By folding the Air Force into its two older rivals, the Army and Navy, Carroll suggested the Pentagon would be forced to economize, the magic coming from reorganization. I highly doubt that.
OK. I’m a retired Air Force officer, so I’m biased. But there are certain things the Air Force does, certain skills the Air Force has, that won’t be easily duplicated and probably will be lost in a bureaucratic war touched off by elimination and reorganization. Here’s a quick list:
1. The Air Force concentrates on air and space, just like the Army concentrates on land and the Navy on sea. These are unique elements, requiring unique services with specialized mindsets.
2. The Air Force is not just about fighter planes and nuclear missiles. Much of the Air Force’s mission is in the less glorious aspects of air and space control. Missions like cargo transport, tankers for aerial refueling, aerial and satellite reconnaissance, and the like. Do we really believe the Army and Navy will adequately focus on and fund these vital missions?
3. The U.S. Air Force was hardly the first independent air force in the world. Great Britain saw the need for an independent air force in 1918 when the Royal Air Force was created. (The USAF had to wait until 1947, i.e. after World War II.) An independent air force reflects the technological revolution inaugurated by the Wright Brothers in 1903 and the inherent reach and power of aerial vehicles. This is especially relevant to “island” nations such as Great Britain — and the United States.
4. Related to (2), the Air Force has a wide range of missions, to include aerial intelligence-gathering, AWACS (airborne warning and control) and vital national command planes such as Air Force One. Again, are these missions truly suited to the Army or Navy?
5. In the chaos that is war, there’s something to be said for military continuity and tradition and experience. Eliminating the Air Force and folding it into the Army and Navy will generate enormous internal friction within the Pentagon, possibly destabilizing a national defense system that is already less than optimal in its stability (as well as its wisdom).

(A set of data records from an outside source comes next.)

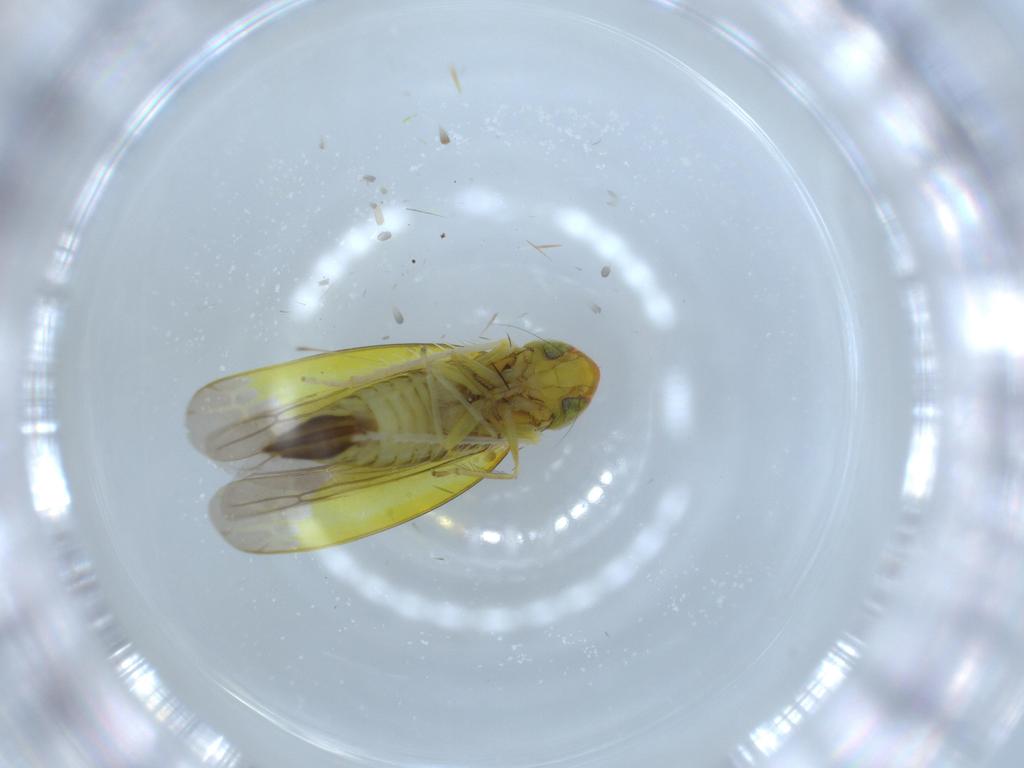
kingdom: Animalia
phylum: Arthropoda
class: Insecta
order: Hemiptera
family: Cicadellidae
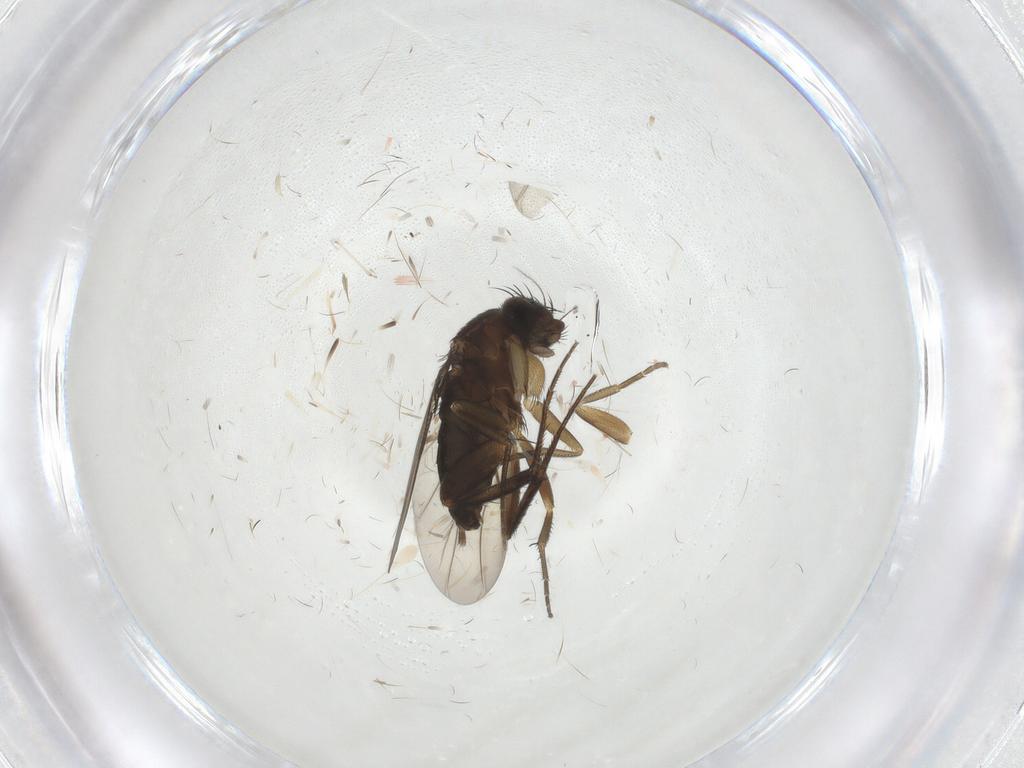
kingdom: Animalia
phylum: Arthropoda
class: Insecta
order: Diptera
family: Phoridae
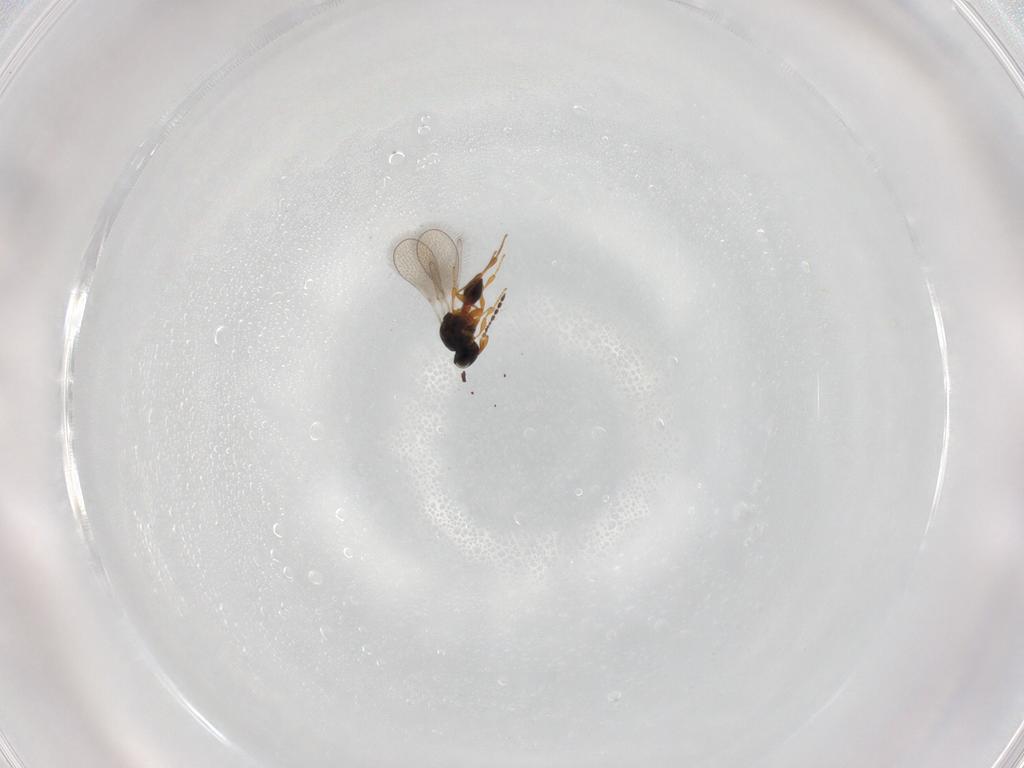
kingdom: Animalia
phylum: Arthropoda
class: Insecta
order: Hymenoptera
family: Platygastridae
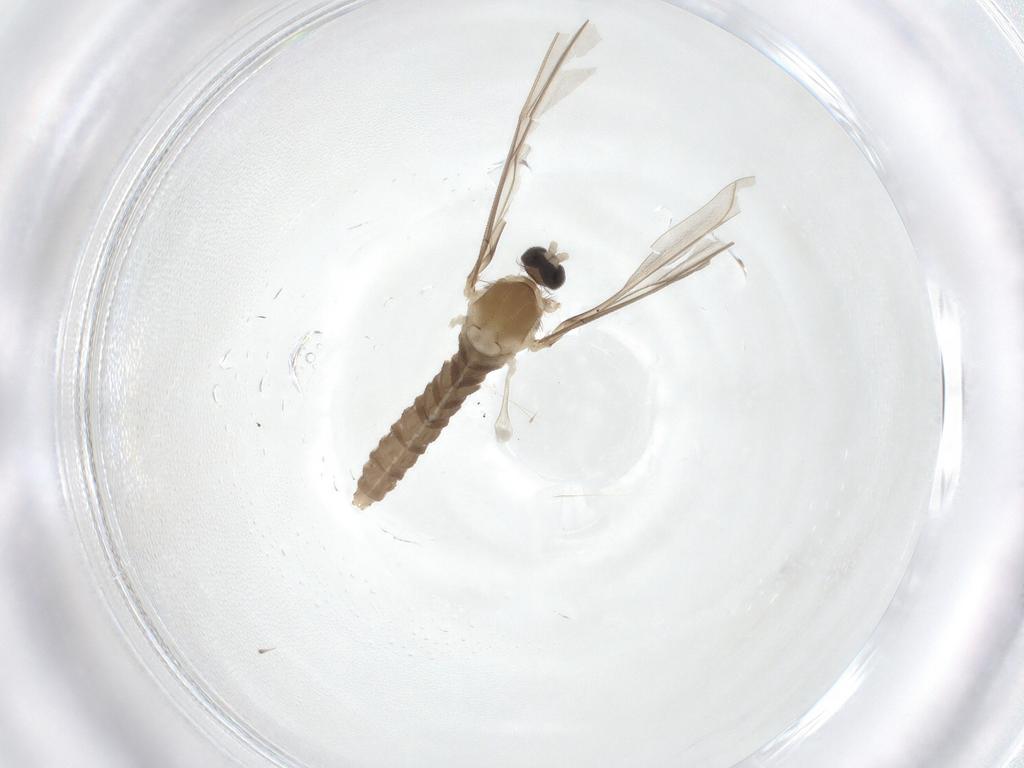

The Air Force today certainly has its problems. It’s the most top heavy of the services, with far too many colonels and generals. It spends way too much on under-performing aircraft such as the F-35 Lightning II. It’s always shied away from adequately funding the close air support mission, which is why the Army pursues its own fleet of attack helicopters. Since its early days, it’s placed way too much faith in the efficacy of bombing, so much so that it’s generated its own Strangelovian caricatures, men like Curtis LeMay.
That said, the last thing we need is more internecine warfare in the Pentagon. Eliminating the Air Force is not a recipe for cost-savings. It’s a recipe for a bureaucratic bloodbath that will ultimately hurt rather than help America’s national defense.